Both these treatment regimens are used in routine clinical practice, but the different combinations of anticoagulant and antiplatelet treatment regimens have not been tested in an appropriate manner to see which is more safe and effective. This is why this study is taking place.

This study is a randomised, open label study.

Open label study means both you and the investigator will know whether you are taking XXX or YYY.

Traduction - français

Nous vous proposons de participer à une étude clinique portant sur le XXX et leYYY qui devrait inclure environ 8520 patients, dont environ 120 en Belgique.
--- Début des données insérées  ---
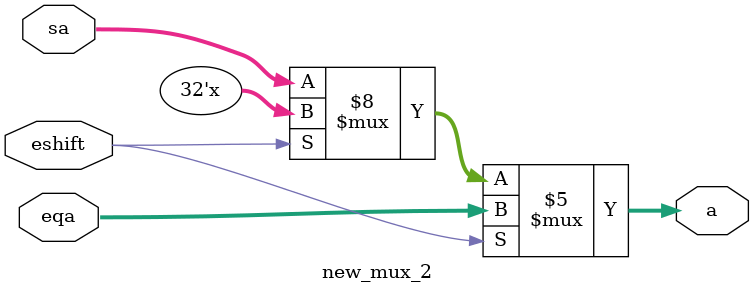
<source format=v>
`timescale 1ns / 1ps


module new_mux_2(
input [31:0] sa, input [31:0] eqa,
input eshift,
output reg [31:0] a
    );
    always @(*)
    begin
        if(eshift == 0)
        begin
            a = sa;
        end
        if(eshift == 1)
        begin
            a =  eqa;
        end
    end
endmodule

</source>
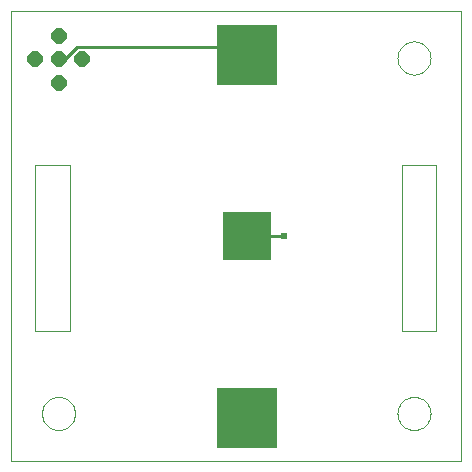
<source format=gbl>
G75*
G70*
%OFA0B0*%
%FSLAX24Y24*%
%IPPOS*%
%LPD*%
%AMOC8*
5,1,8,0,0,1.08239X$1,22.5*
%
%ADD10C,0.0000*%
%ADD11R,0.1600X0.1600*%
%ADD12R,0.2000X0.2000*%
%ADD13OC8,0.0515*%
%ADD14C,0.0100*%
%ADD15C,0.0240*%
D10*
X000101Y000101D02*
X000101Y015101D01*
X015101Y015101D01*
X015101Y000101D01*
X000101Y000101D01*
X001125Y001676D02*
X001127Y001723D01*
X001133Y001769D01*
X001143Y001815D01*
X001156Y001860D01*
X001174Y001903D01*
X001195Y001945D01*
X001219Y001985D01*
X001247Y002022D01*
X001278Y002057D01*
X001312Y002090D01*
X001348Y002119D01*
X001387Y002145D01*
X001428Y002168D01*
X001471Y002187D01*
X001515Y002203D01*
X001560Y002215D01*
X001606Y002223D01*
X001653Y002227D01*
X001699Y002227D01*
X001746Y002223D01*
X001792Y002215D01*
X001837Y002203D01*
X001881Y002187D01*
X001924Y002168D01*
X001965Y002145D01*
X002004Y002119D01*
X002040Y002090D01*
X002074Y002057D01*
X002105Y002022D01*
X002133Y001985D01*
X002157Y001945D01*
X002178Y001903D01*
X002196Y001860D01*
X002209Y001815D01*
X002219Y001769D01*
X002225Y001723D01*
X002227Y001676D01*
X002225Y001629D01*
X002219Y001583D01*
X002209Y001537D01*
X002196Y001492D01*
X002178Y001449D01*
X002157Y001407D01*
X002133Y001367D01*
X002105Y001330D01*
X002074Y001295D01*
X002040Y001262D01*
X002004Y001233D01*
X001965Y001207D01*
X001924Y001184D01*
X001881Y001165D01*
X001837Y001149D01*
X001792Y001137D01*
X001746Y001129D01*
X001699Y001125D01*
X001653Y001125D01*
X001606Y001129D01*
X001560Y001137D01*
X001515Y001149D01*
X001471Y001165D01*
X001428Y001184D01*
X001387Y001207D01*
X001348Y001233D01*
X001312Y001262D01*
X001278Y001295D01*
X001247Y001330D01*
X001219Y001367D01*
X001195Y001407D01*
X001174Y001449D01*
X001156Y001492D01*
X001143Y001537D01*
X001133Y001583D01*
X001127Y001629D01*
X001125Y001676D01*
X000888Y004431D02*
X000888Y009943D01*
X002069Y009943D01*
X002069Y004431D01*
X000888Y004431D01*
X013132Y004431D02*
X013132Y009943D01*
X014274Y009943D01*
X014274Y004431D01*
X013132Y004431D01*
X012975Y001676D02*
X012977Y001723D01*
X012983Y001769D01*
X012993Y001815D01*
X013006Y001860D01*
X013024Y001903D01*
X013045Y001945D01*
X013069Y001985D01*
X013097Y002022D01*
X013128Y002057D01*
X013162Y002090D01*
X013198Y002119D01*
X013237Y002145D01*
X013278Y002168D01*
X013321Y002187D01*
X013365Y002203D01*
X013410Y002215D01*
X013456Y002223D01*
X013503Y002227D01*
X013549Y002227D01*
X013596Y002223D01*
X013642Y002215D01*
X013687Y002203D01*
X013731Y002187D01*
X013774Y002168D01*
X013815Y002145D01*
X013854Y002119D01*
X013890Y002090D01*
X013924Y002057D01*
X013955Y002022D01*
X013983Y001985D01*
X014007Y001945D01*
X014028Y001903D01*
X014046Y001860D01*
X014059Y001815D01*
X014069Y001769D01*
X014075Y001723D01*
X014077Y001676D01*
X014075Y001629D01*
X014069Y001583D01*
X014059Y001537D01*
X014046Y001492D01*
X014028Y001449D01*
X014007Y001407D01*
X013983Y001367D01*
X013955Y001330D01*
X013924Y001295D01*
X013890Y001262D01*
X013854Y001233D01*
X013815Y001207D01*
X013774Y001184D01*
X013731Y001165D01*
X013687Y001149D01*
X013642Y001137D01*
X013596Y001129D01*
X013549Y001125D01*
X013503Y001125D01*
X013456Y001129D01*
X013410Y001137D01*
X013365Y001149D01*
X013321Y001165D01*
X013278Y001184D01*
X013237Y001207D01*
X013198Y001233D01*
X013162Y001262D01*
X013128Y001295D01*
X013097Y001330D01*
X013069Y001367D01*
X013045Y001407D01*
X013024Y001449D01*
X013006Y001492D01*
X012993Y001537D01*
X012983Y001583D01*
X012977Y001629D01*
X012975Y001676D01*
X012975Y013526D02*
X012977Y013573D01*
X012983Y013619D01*
X012993Y013665D01*
X013006Y013710D01*
X013024Y013753D01*
X013045Y013795D01*
X013069Y013835D01*
X013097Y013872D01*
X013128Y013907D01*
X013162Y013940D01*
X013198Y013969D01*
X013237Y013995D01*
X013278Y014018D01*
X013321Y014037D01*
X013365Y014053D01*
X013410Y014065D01*
X013456Y014073D01*
X013503Y014077D01*
X013549Y014077D01*
X013596Y014073D01*
X013642Y014065D01*
X013687Y014053D01*
X013731Y014037D01*
X013774Y014018D01*
X013815Y013995D01*
X013854Y013969D01*
X013890Y013940D01*
X013924Y013907D01*
X013955Y013872D01*
X013983Y013835D01*
X014007Y013795D01*
X014028Y013753D01*
X014046Y013710D01*
X014059Y013665D01*
X014069Y013619D01*
X014075Y013573D01*
X014077Y013526D01*
X014075Y013479D01*
X014069Y013433D01*
X014059Y013387D01*
X014046Y013342D01*
X014028Y013299D01*
X014007Y013257D01*
X013983Y013217D01*
X013955Y013180D01*
X013924Y013145D01*
X013890Y013112D01*
X013854Y013083D01*
X013815Y013057D01*
X013774Y013034D01*
X013731Y013015D01*
X013687Y012999D01*
X013642Y012987D01*
X013596Y012979D01*
X013549Y012975D01*
X013503Y012975D01*
X013456Y012979D01*
X013410Y012987D01*
X013365Y012999D01*
X013321Y013015D01*
X013278Y013034D01*
X013237Y013057D01*
X013198Y013083D01*
X013162Y013112D01*
X013128Y013145D01*
X013097Y013180D01*
X013069Y013217D01*
X013045Y013257D01*
X013024Y013299D01*
X013006Y013342D01*
X012993Y013387D01*
X012983Y013433D01*
X012977Y013479D01*
X012975Y013526D01*
D11*
X007975Y007581D03*
D12*
X007975Y001531D03*
X007975Y013631D03*
D13*
X002463Y013487D03*
X001676Y013487D03*
X001676Y014274D03*
X000888Y013487D03*
X001676Y012699D03*
D14*
X001676Y013487D02*
X001701Y013501D01*
X001901Y013501D01*
X002301Y013901D01*
X007701Y013901D01*
X007901Y013701D01*
X007975Y013631D01*
X008001Y007601D02*
X007975Y007581D01*
X008001Y007601D02*
X009201Y007601D01*
D15*
X009201Y007601D03*
M02*

</source>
Nous vous demandons de participer à cette étude parce que vous souffrez d'une affection appelée fibrillation auriculaire, c.-à-d. que votre cœur bat de façon irrégulière. Cela peut provoquer la formation de caillots de sang dans le cœur, qui peuvent occasionnellement migrer dans le cerveau et ainsi provoquer un accident vasculaire cérébral. La majorité des patients souffrant de fibrillation auriculaire doivent être traités avec des médicaments appelés anticoagulants (des médicaments qui fluidifient le sang) afin de réduire le risque d'accident vasculaire cérébral.

Vous avez aussi subi une procédure appelée intervention coronarienne percutanée (ICP) lors de laquelle un petit tube grillagé, appelé stent, a été inséré dans une artère de votre cœur pour que le sang puisse circuler plus librement. La plupart des personnes ont besoin de prendre deux médicaments antiplaquettaires (un type de médicaments différent des anticoagulants) jusqu'à un an après la pause du stent afin de réduire les risques de formation d'un caillot de sang autour du stent qui provoquerait une crise cardiaque.

On ne sait pas quelle est la meilleure façon de combiner les médicaments anticoagulants et antiplaquettaires chez les patients qui, comme vous, souffrent de fibrillation auriculaire et chez qui un stent a été posé. Par conséquent, deux schémas thérapeutiques seront comparés.

Ces deux schémas thérapeutiques sont utilisés dans la pratique clinique courante, mais les différents schémas thérapeutiques combinant des anticoagulants et des antiplaquettaires n'ont pas été testés de manière appropriée pour savoir lequel est le plus sûr et le plus efficace. C'est pourquoi cette étude a lieu.

Cette étude est une étude randomisée ouverte.

Étude ouverte signifie que le médecin investigateur et vous-même saurez si l'on vous administre du XXX ou du YYY.